» EXTRACT TO READ
○ ○ ○ ○ ○ ○ ○

# My kid brought home a snail ...



## Pamela (Apr 21, 2010)

...but it was of the aquatic variety so he got to keep it. The snail had been living in my sons grade 1 classroom with a betta in a very small tank. The betta wouldn't stop picking on the snail so my son volunteered to bring it home to one of my tanks. It's a Golden Apple Snail ... of course my son named it Goldie. He's currently living by himself in a 3.5 gallon tank. He's kind of cute in his own snaily way! Here's a couple pics I took last night.:




























My cat wanted me to take a photo of him with the snail


----------



## Claudia (Apr 21, 2010)

Nice of him to volunteer, u got another animal lover in the house so get ready for more tanks  Love the kitty pic with the snail


----------



## Pamela (Apr 21, 2010)

○ ○ ○ ○ ○ ○ ○

» THE TASK
Reproduce the forum thread above about the classroom snail, word for word and in full.

○ ○ ○ ○ ○ ○ ○

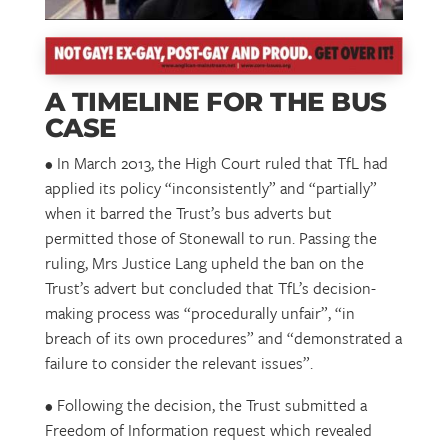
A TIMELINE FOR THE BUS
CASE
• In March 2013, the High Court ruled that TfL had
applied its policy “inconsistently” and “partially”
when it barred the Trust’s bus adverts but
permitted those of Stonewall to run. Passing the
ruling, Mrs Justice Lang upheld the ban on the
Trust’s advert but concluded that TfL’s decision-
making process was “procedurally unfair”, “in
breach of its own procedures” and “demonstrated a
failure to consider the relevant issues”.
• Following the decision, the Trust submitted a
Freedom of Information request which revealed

○ ○ ○ ○ ○ ○ ○

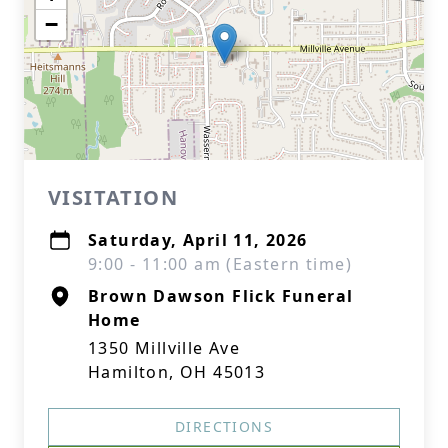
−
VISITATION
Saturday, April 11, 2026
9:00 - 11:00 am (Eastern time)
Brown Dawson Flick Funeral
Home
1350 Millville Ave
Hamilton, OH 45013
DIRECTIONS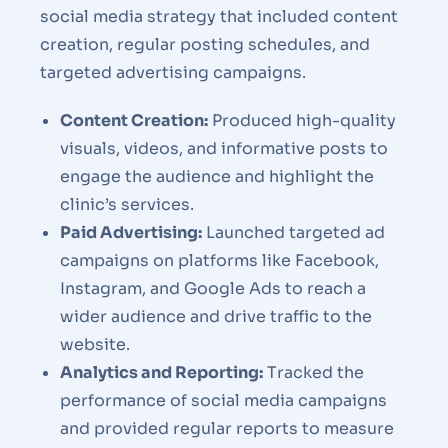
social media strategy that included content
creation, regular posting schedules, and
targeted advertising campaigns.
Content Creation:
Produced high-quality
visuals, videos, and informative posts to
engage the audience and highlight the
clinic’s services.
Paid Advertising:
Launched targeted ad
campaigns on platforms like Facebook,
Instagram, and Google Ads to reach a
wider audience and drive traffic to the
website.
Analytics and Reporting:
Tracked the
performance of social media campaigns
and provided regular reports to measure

○ ○ ○ ○ ○ ○ ○

» ANSWER TO THE EXERCISE
# My kid brought home a snail ...



## Pamela (Apr 21, 2010)

...but it was of the aquatic variety so he got to keep it. The snail had been living in my sons grade 1 classroom with a betta in a very small tank. The betta wouldn't stop picking on the snail so my son volunteered to bring it home to one of my tanks. It's a Golden Apple Snail ... of course my son named it Goldie. He's currently living by himself in a 3.5 gallon tank. He's kind of cute in his own snaily way! Here's a couple pics I took last night.:




























My cat wanted me to take a photo of him with the snail


----------



## Claudia (Apr 21, 2010)

Nice of him to volunteer, u got another animal lover in the house so get ready for more tanks  Love the kitty pic with the snail


----------



## Pamela (Apr 21, 2010)